Mansell v Tonbridge and Malling BC [2017] EWCA Civ 1314
If a committee accepts officer recommendations, the reasons are those in the officer's report. Debate among committee members is insignificant.
Scottish Widows PLC v Cherwell DC [2013] EWHC 3968 (Admin) and R(Cook) v RBKC [2024] EWHC 42 (Admin)
Lack of reference to an issue in an officer's report doesn't mean it wasn't considered; a contrary conclusion requires overwhelming evidence.
South Bucks v Porter (No 2) [2004] 1 WLR 1953
Decision-makers can weigh material considerations as they see fit, rationally.
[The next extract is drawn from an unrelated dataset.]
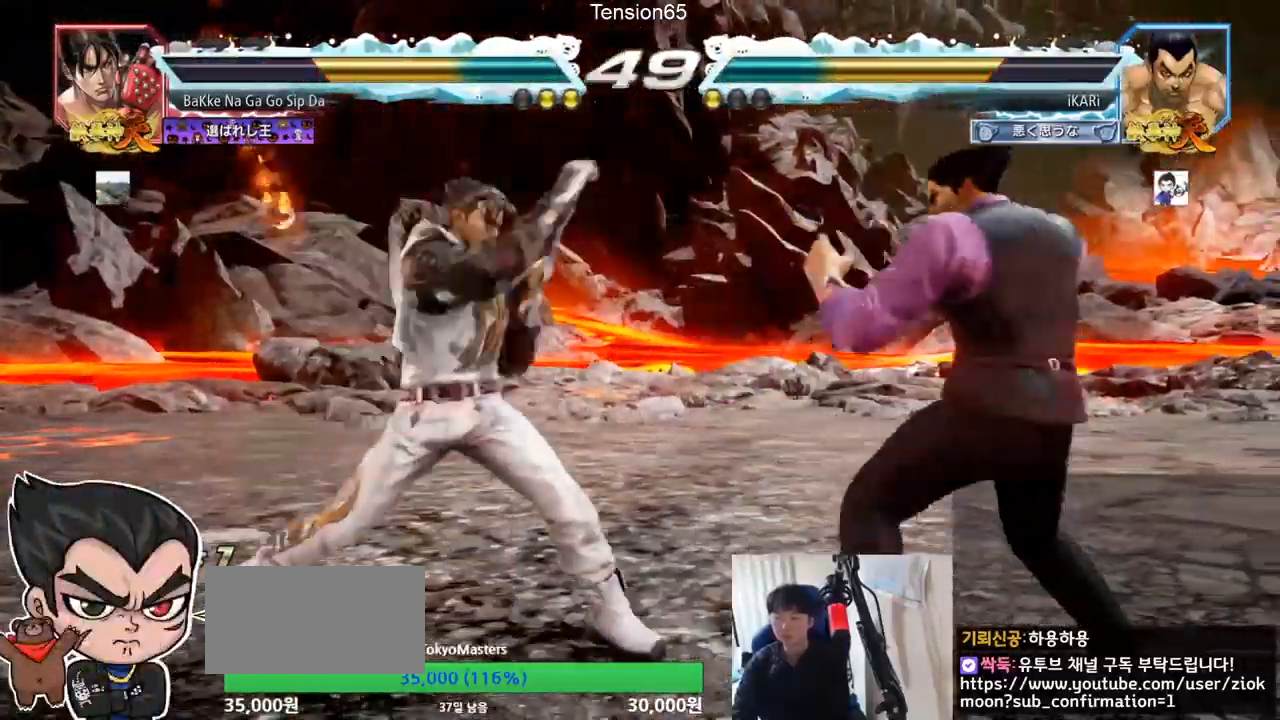
{"buttons": [], "left_stick": "down-right", "events": [[167, "left_stick", "right"], [401, "left_stick", "down-right"], [451, "TRIANGLE", "down"], [501, "TRIANGLE", "up"]]}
Planning judgment is theirs; Wednesbury unreasonableness is a high bar.
Tesco Stores v SSE [1995] 1 WLR 759 and R (Newsmith Stainless Ltd) v SoS [2017] PTSR 1126
No duty to give reasons for granting planning permission exists, unless the aggrieved party shows substantial prejudice from inadequate reasoning.
South Bucks (No 2)
Decision-makers use local knowledge and common sense; planners have expertise and understand the legal context.
R (Bishop’s Stortford Civic Federation) v East Herts DC [2014] PTSR 1035
Outcomes
Claim dismissed.
The judge found that the planning officer's assessment of construction noise as acceptable, considering mitigation and controls, was a matter of planning judgment consistent with local and national policy. The concerns raised in Ground 1 amounted to a disagreement with that judgment, and Ground 2 misinterpreted the planning committee's discussion.